Müslimin Sahihinde Enes (r.a.)'den rivayet edildiğine göre şöyle demiştir: “Resulullah (s.a.) ile beraber Medine yönelip arkasına geldiğimizde Resulullah (s.a.):
"Dönenleriz, tövbe edenleriz, secde edenleriz ve Rabbimize hamd edenleriz." dedi ve Medine'ye girinceye kadar bunu söylemekte devam etti.
2 Seferden dönen kişi beldesine yaklaşınca, aile efradına haber vermesi için önceden birisini göndermesi müstehaptır. Böylece evine ani olarak girmiş olmaz. Eve ani olarak girmemek sünnettir. (Şimdi en az cep telefonuyla gelişini haberdar etmelidir.)
3. Kişi beldesine yaklaşınca şu seçme duayı okumalıdır:
"Ey Rabbim! Senden bu köyün hayrını, ahalisinin hayrını, ve içindeki her şeyin hayrını isterim. Ve onun şerrinden, halkının şerrinden ve içindeki şeylerin şerrinden sana sığınırım."
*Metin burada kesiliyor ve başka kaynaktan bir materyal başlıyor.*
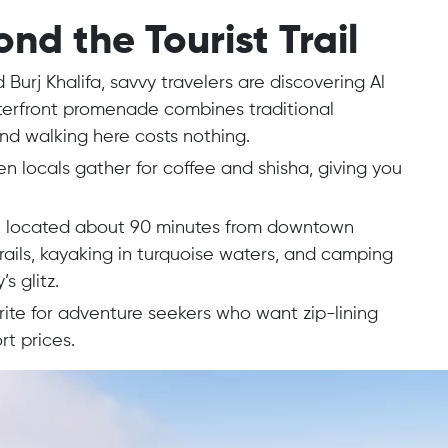
d the Tourist Trail
Burj Khalifa, savvy travelers are discovering Al
terfront promenade combines traditional
and walking here costs nothing.
n locals gather for coffee and shisha, giving you
ta, located about 90 minutes from downtown
rails, kayaking in turquoise waters, and camping
’s glitz.
te for adventure seekers who want zip-lining
t prices.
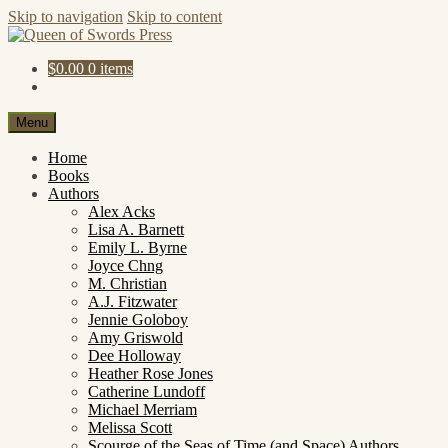
Skip to navigation
Skip to content
$
0.00
0 items
Menu
Home
Books
Authors
Alex Acks
Lisa A. Barnett
Emily L. Byrne
Joyce Chng
M. Christian
A.J. Fitzwater
Jennie Goloboy
Amy Griswold
Dee Holloway
Heather Rose Jones
Catherine Lundoff
Michael Merriam
Melissa Scott
Scourge of the Seas of Time (and Space) Authors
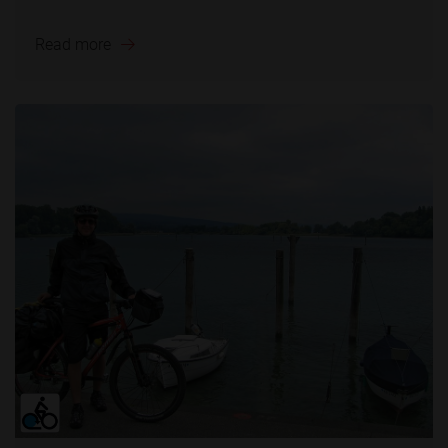
Read more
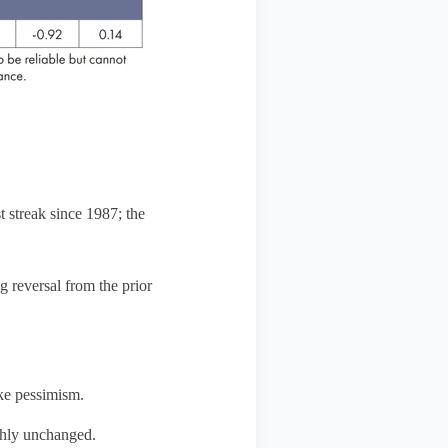
 streak since 1987; the
 reversal from the prior
ike pessimism.
ghly unchanged.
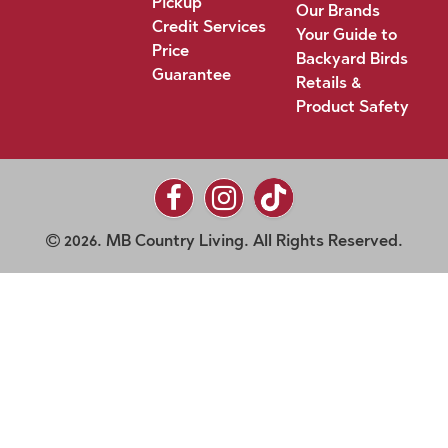
Pickup
Our Brands
Credit Services
Your Guide to
Price
Backyard Birds
Guarantee
Retails &
Product Safety
2026. MB Country Living. All Rights Reserved.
Bazıları şu duayı okumak da müstehaptır demişlerdir:
Bunu hadisten rivayet ettik. El-Ezkar adlı kitabımda da belirttim.
4. Kişi beldesine gelince akşam eve girip kapıyı çalmamalıdır. Belki sabah vaktinde veya akşam üzeri beldeye girmelidir.
5. Kişi beldesine girince önce mescide girip iki rekat namaz kılması sünnettir. Evine girince de iki rekat namaz kılmalı, dua etmeli ve Allah'a şükretmelidir.
6. Hacdan dönen kimseyi, ziyaret eden kişinin ona şöyle dua etmesi müstehaptır:
"Allah haccını kabul, günahlarını affetsin ve sarf ettiğinin yerini doldursun."
Bunu ibni Ömer (r.anhüma)'den, rivayet ettik. Ebu Hureyre (r.a.), Resulullah (s.a.)'ın, "Allah'ım! Hac edene ve ona af dileyene mağfiret et." şeklinde dua ettiğini söylemiştir. Hakim, Müslim'in şartlarına göre bu hadis sahih hadistir demiştir.
7. Seferden dönen evine girince şu duayı okuması müstehaptır. Ki bu hadisi el-Ezkar kitabımda ibni Abbas (r.a.)'dan rivayet ettiğimize göre Resulul-lah (s.a.) seferden dönüp evine girdiği zaman:
"Tövbe tövbe, Rabbimize tevbe ve rücu günah bırakmayacak kadar tevbe." derdi. Ben diyorum ki; "Tevben tevben" demek tövbeyi dilemektir. Yani "Ey Allah'ım senden kamil bir tevbe diliyorum." demektir. "Yuğadiru havben" demek ise, "Günah bırakmayacak tevbe." demektir.
Kişi hacdan döndükten sonra, daha önce üzerinde bulunduğu halden daha iyi bir hal üzere bulunmalıdır. Bu ise haccm kabul edildiğinin bir alamettir. (İmam Nevevi, Hacc ve Umre, Kahraman Yayınları: 270-273.)